_Task to complete:_ With pictures left out, retype exactly the lines from the one containing "left back paw: (197, 157)" through the final line of the entries.

(Stored data entries)
☆ ☆ ☆ ☆
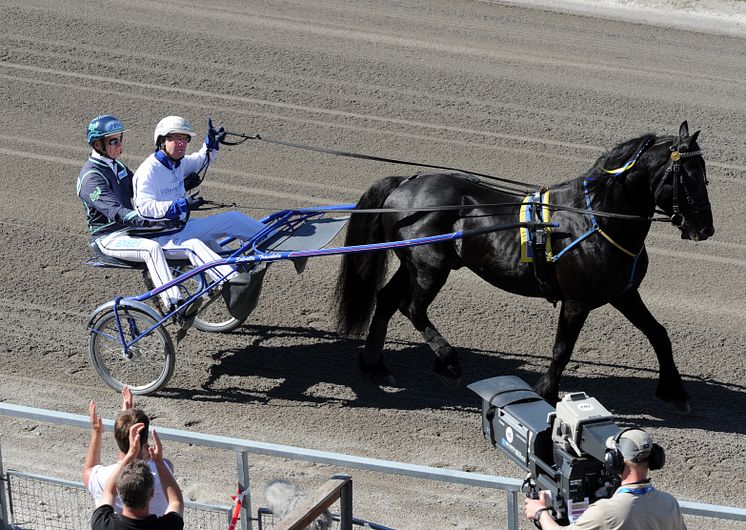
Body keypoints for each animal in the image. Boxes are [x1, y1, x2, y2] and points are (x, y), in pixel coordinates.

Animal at [334, 121, 712, 410]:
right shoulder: (577, 301)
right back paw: (449, 364)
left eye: (705, 176)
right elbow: (562, 349)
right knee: (411, 307)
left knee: (386, 300)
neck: (596, 218)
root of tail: (407, 182)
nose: (705, 229)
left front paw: (675, 392)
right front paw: (546, 391)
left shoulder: (624, 293)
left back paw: (375, 366)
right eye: (688, 175)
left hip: (412, 263)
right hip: (430, 267)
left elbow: (659, 333)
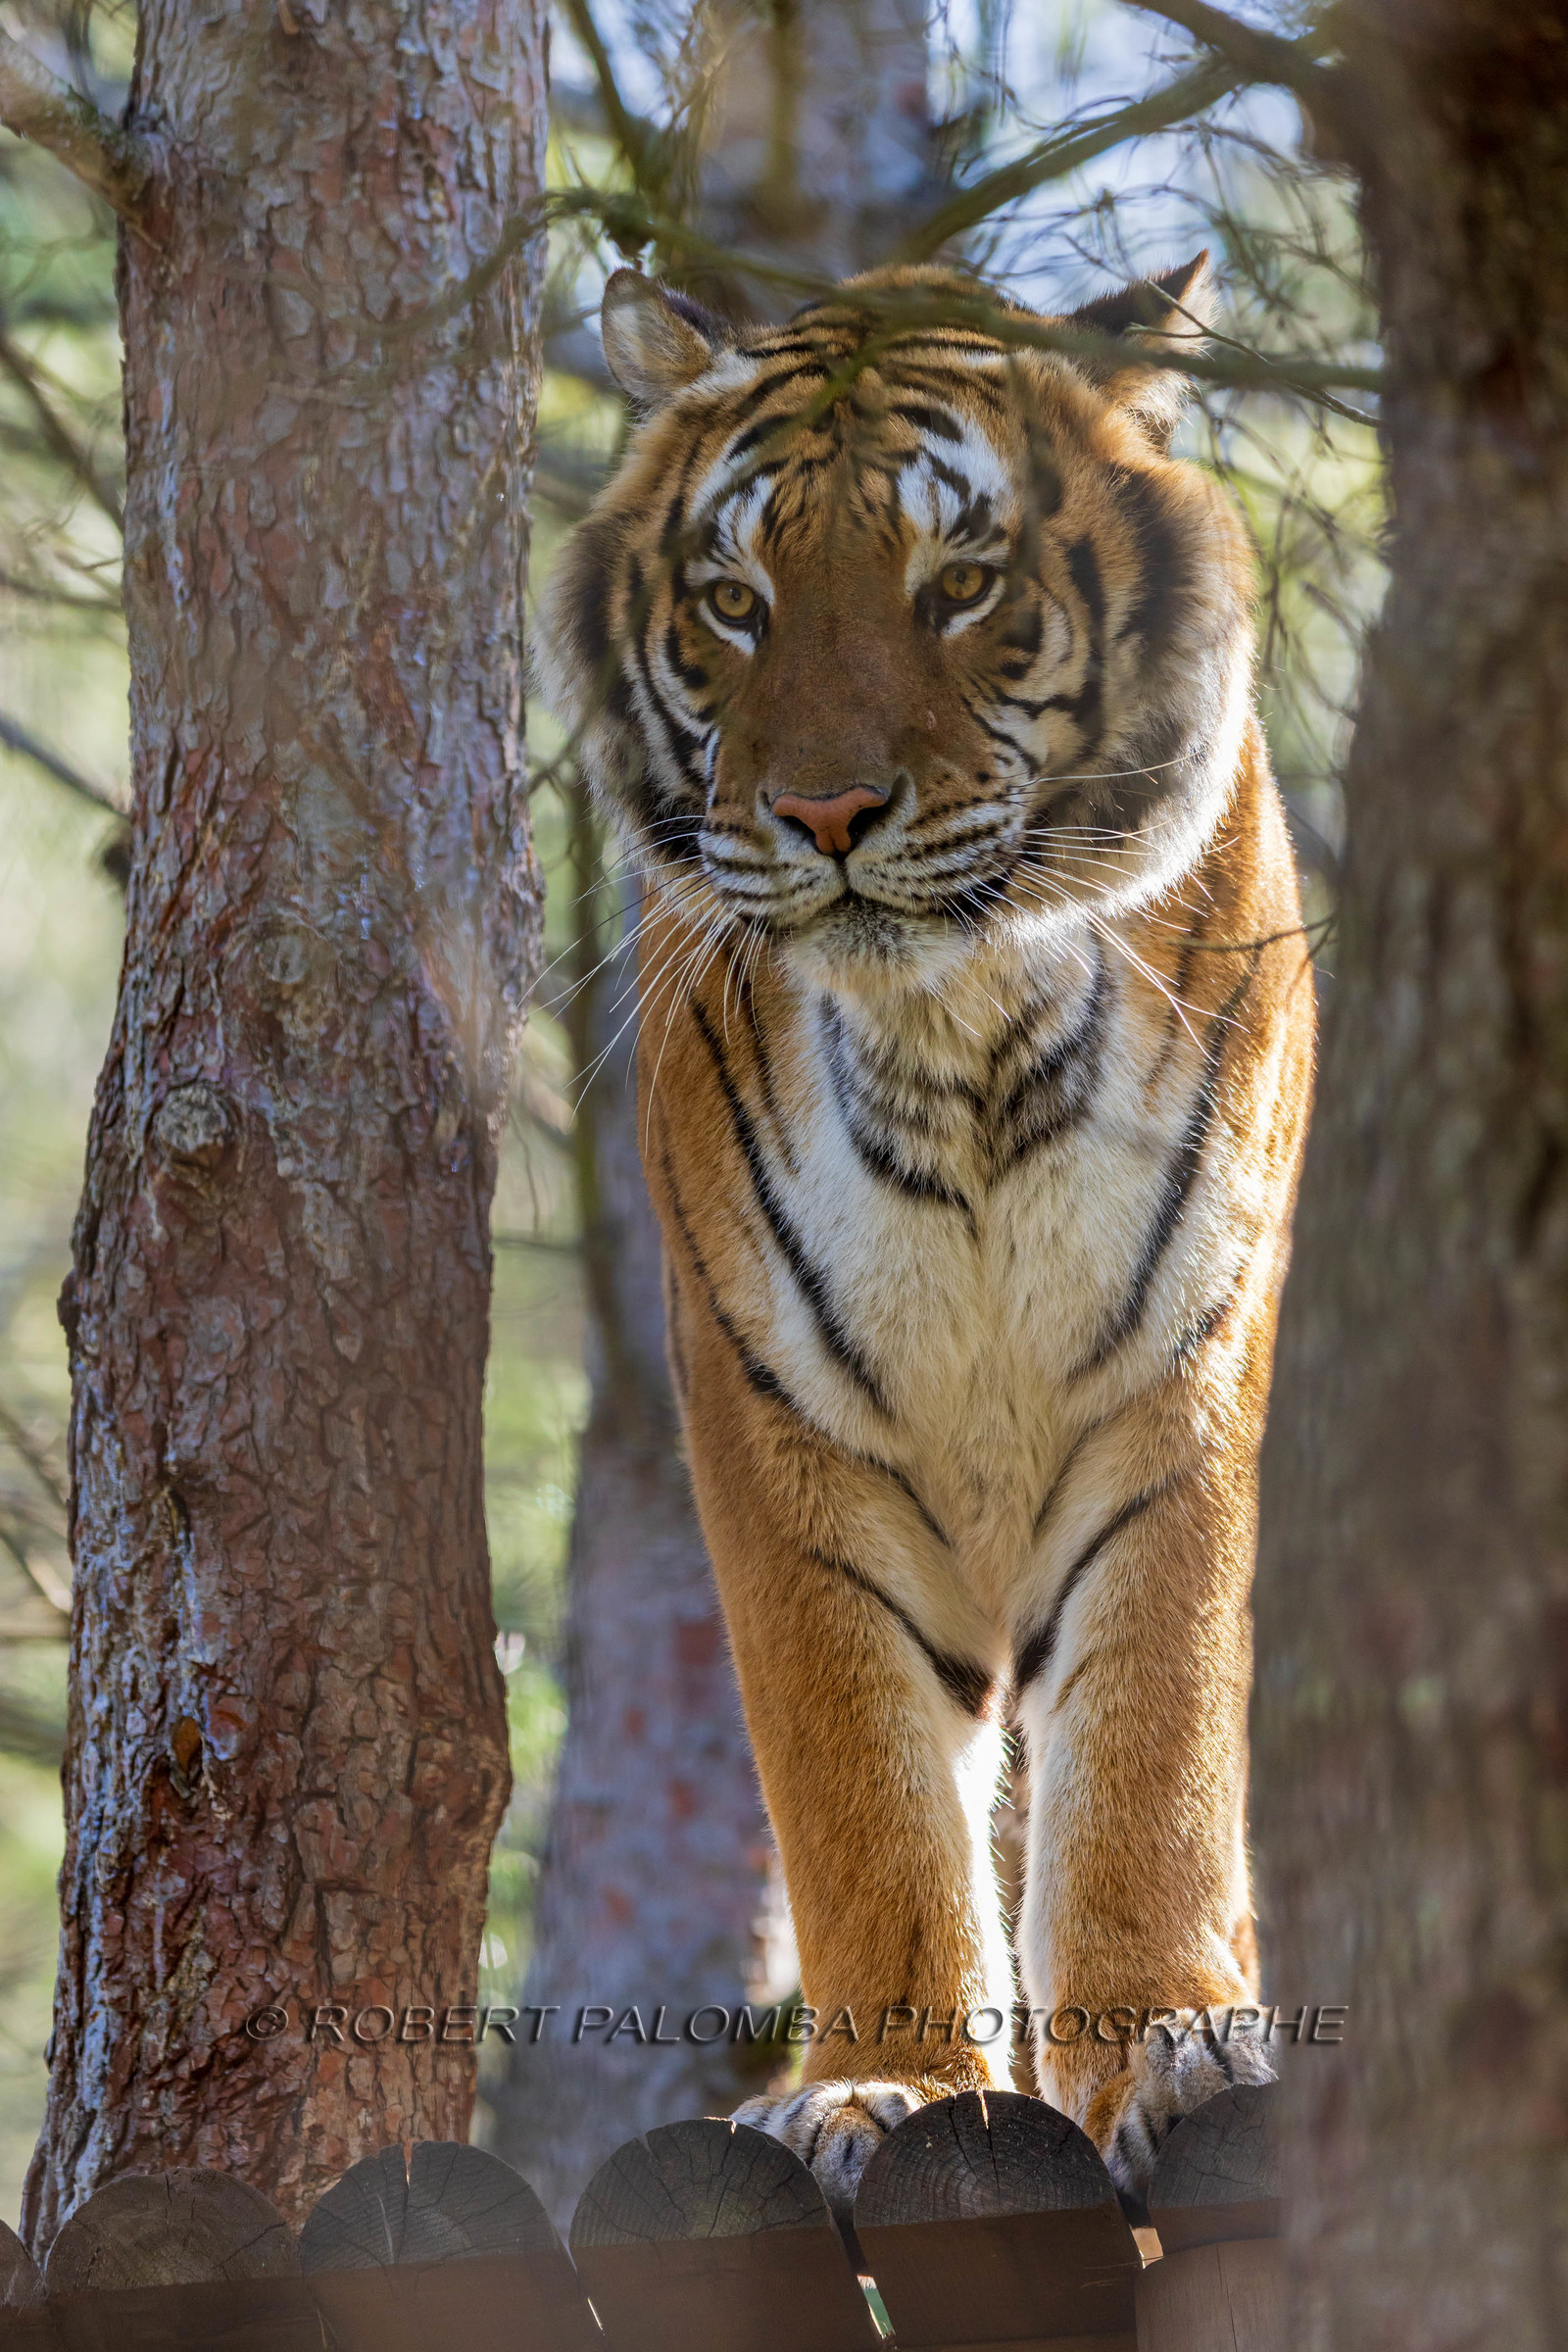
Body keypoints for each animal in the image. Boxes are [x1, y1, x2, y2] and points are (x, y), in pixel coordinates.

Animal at [541, 253, 1315, 2220]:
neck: (961, 1039)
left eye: (959, 586)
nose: (824, 812)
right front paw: (881, 2090)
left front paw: (1175, 2045)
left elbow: (1154, 1731)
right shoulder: (772, 1407)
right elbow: (860, 1780)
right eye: (734, 605)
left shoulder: (1179, 1377)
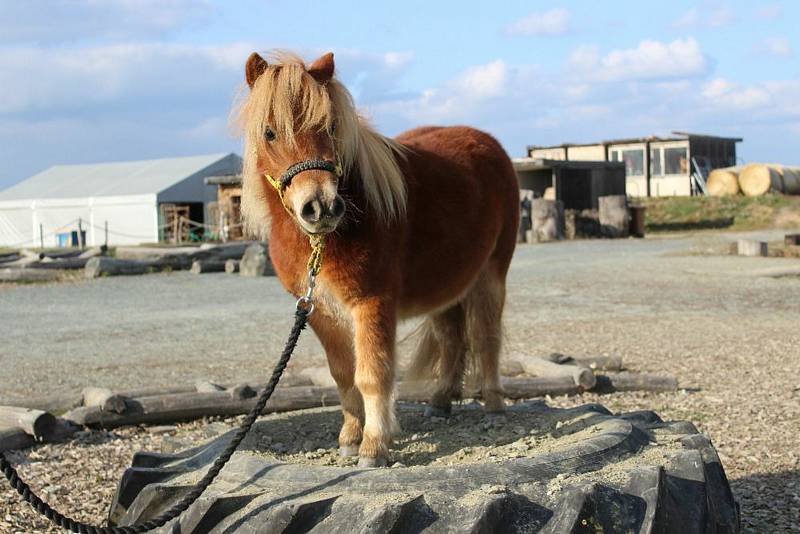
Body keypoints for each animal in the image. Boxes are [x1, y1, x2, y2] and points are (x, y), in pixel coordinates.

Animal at [234, 51, 520, 468]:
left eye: (331, 126)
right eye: (269, 133)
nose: (321, 207)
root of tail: (489, 144)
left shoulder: (372, 302)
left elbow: (373, 374)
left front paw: (374, 447)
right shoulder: (320, 311)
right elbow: (343, 374)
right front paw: (350, 438)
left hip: (491, 274)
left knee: (486, 338)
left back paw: (495, 406)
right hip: (448, 285)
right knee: (452, 339)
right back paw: (440, 402)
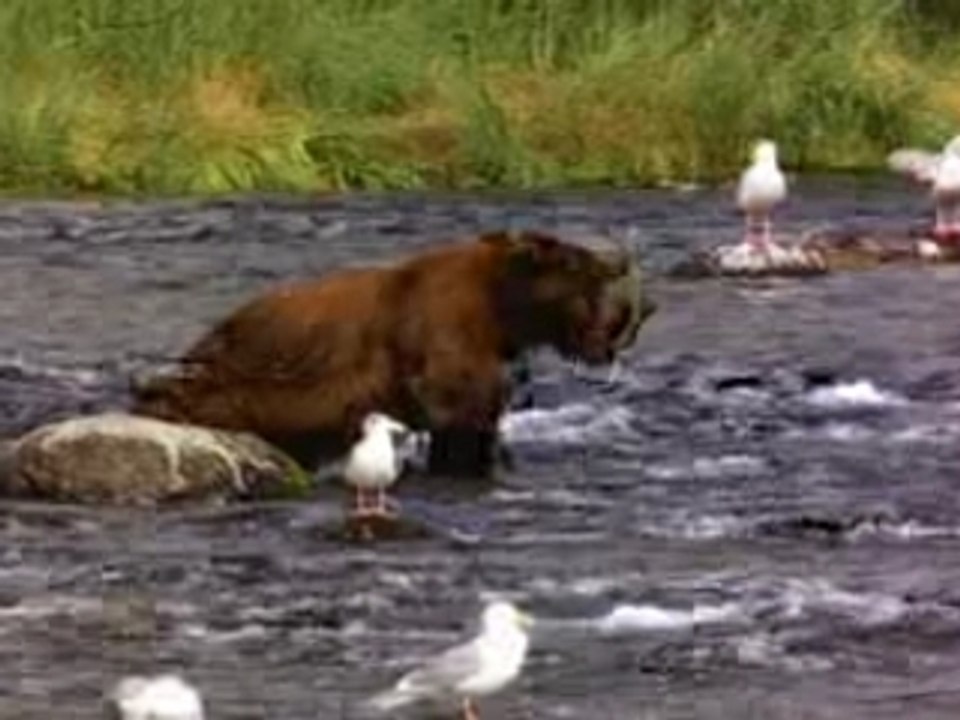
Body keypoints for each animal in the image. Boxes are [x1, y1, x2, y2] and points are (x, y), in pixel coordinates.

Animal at [132, 230, 656, 477]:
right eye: (581, 267)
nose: (642, 311)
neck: (503, 314)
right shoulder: (445, 345)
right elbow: (462, 424)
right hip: (236, 384)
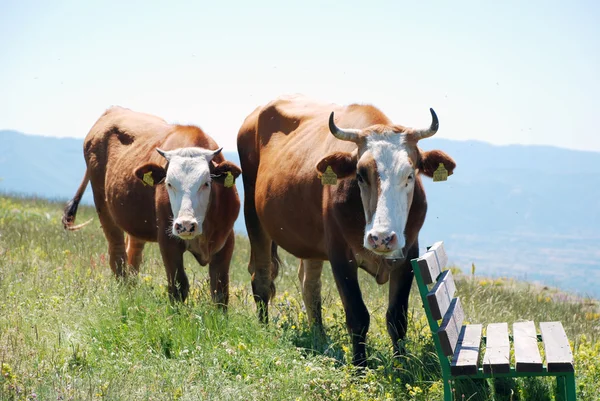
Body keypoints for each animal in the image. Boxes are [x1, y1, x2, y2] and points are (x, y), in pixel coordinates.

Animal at [63, 106, 241, 304]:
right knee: (117, 254)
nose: (186, 225)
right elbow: (178, 286)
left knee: (133, 255)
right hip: (104, 206)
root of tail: (112, 110)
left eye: (206, 183)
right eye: (169, 183)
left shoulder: (226, 240)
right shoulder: (168, 240)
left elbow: (220, 292)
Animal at [237, 95, 458, 364]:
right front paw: (360, 367)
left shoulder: (408, 254)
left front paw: (401, 365)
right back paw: (265, 329)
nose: (381, 238)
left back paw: (320, 340)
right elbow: (358, 315)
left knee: (309, 287)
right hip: (253, 216)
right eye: (360, 174)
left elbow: (397, 317)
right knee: (261, 278)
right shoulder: (340, 255)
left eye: (409, 175)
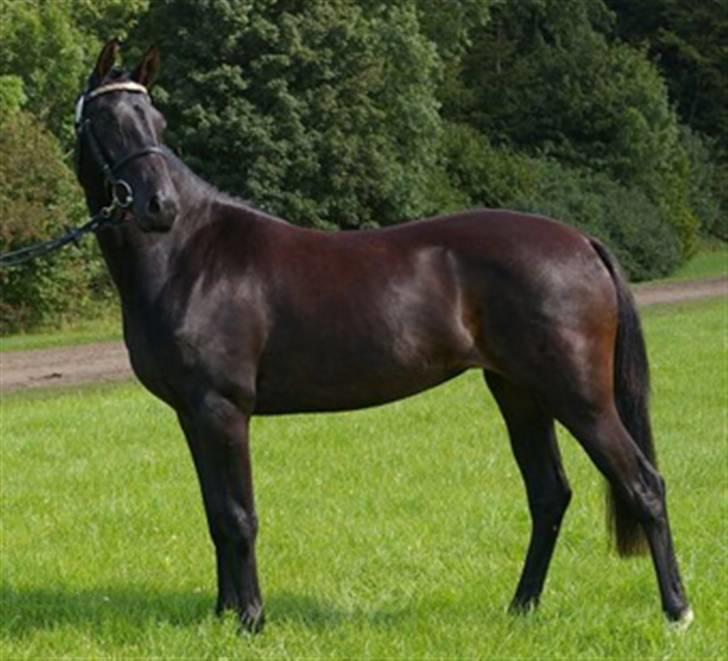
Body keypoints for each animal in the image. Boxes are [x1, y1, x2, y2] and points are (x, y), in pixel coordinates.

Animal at [72, 40, 692, 632]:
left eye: (156, 120)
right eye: (107, 120)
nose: (159, 206)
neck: (189, 254)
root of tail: (583, 241)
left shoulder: (222, 408)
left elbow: (239, 516)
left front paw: (250, 619)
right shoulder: (193, 413)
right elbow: (216, 514)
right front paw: (224, 614)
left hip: (579, 398)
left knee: (643, 484)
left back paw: (677, 611)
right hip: (519, 393)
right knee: (549, 495)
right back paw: (521, 607)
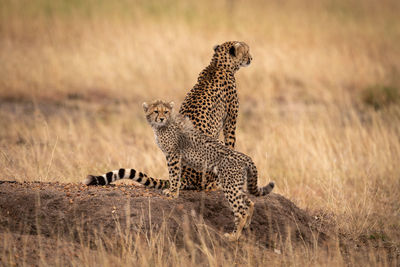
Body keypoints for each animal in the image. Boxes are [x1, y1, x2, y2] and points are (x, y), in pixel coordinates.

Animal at [143, 99, 276, 242]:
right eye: (156, 111)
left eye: (166, 111)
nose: (162, 118)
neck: (163, 125)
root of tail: (244, 156)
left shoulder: (173, 155)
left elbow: (174, 174)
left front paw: (172, 192)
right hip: (236, 184)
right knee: (249, 202)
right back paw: (246, 224)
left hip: (229, 185)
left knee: (241, 211)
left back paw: (234, 236)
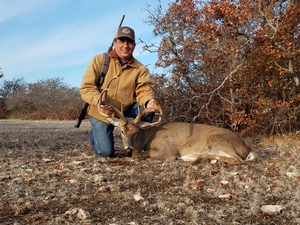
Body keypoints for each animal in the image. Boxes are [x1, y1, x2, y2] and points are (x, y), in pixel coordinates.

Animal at [98, 89, 258, 165]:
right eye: (122, 131)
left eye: (136, 131)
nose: (128, 149)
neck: (146, 137)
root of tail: (247, 146)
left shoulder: (167, 150)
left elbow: (140, 155)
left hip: (218, 139)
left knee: (237, 159)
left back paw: (197, 157)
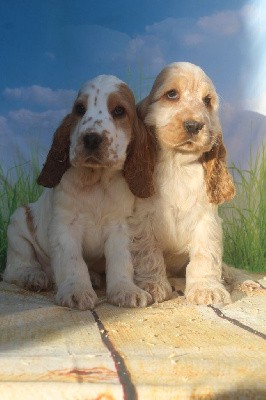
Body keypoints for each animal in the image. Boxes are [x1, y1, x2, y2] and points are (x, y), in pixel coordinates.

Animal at [3, 74, 154, 310]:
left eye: (119, 110)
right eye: (80, 109)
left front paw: (126, 290)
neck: (97, 181)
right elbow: (73, 261)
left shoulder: (121, 228)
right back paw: (33, 276)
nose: (91, 139)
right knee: (15, 267)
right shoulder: (65, 227)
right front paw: (76, 291)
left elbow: (121, 262)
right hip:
☆ ☆ ☆ ☆
_Exercise answer:_
left back paw: (197, 157)
Body keypoints for each animal in the image. Boxes are [x1, y1, x2, y2] and points are (x, y), in pixel coordinates.

Animal at [3, 74, 154, 310]:
left eye: (119, 110)
right eye: (80, 109)
left front paw: (126, 290)
neck: (97, 181)
right elbow: (73, 261)
left shoulder: (121, 228)
right back paw: (33, 276)
nose: (91, 139)
right knee: (15, 267)
right shoulder: (65, 227)
right front paw: (76, 291)
left elbow: (121, 262)
right hip:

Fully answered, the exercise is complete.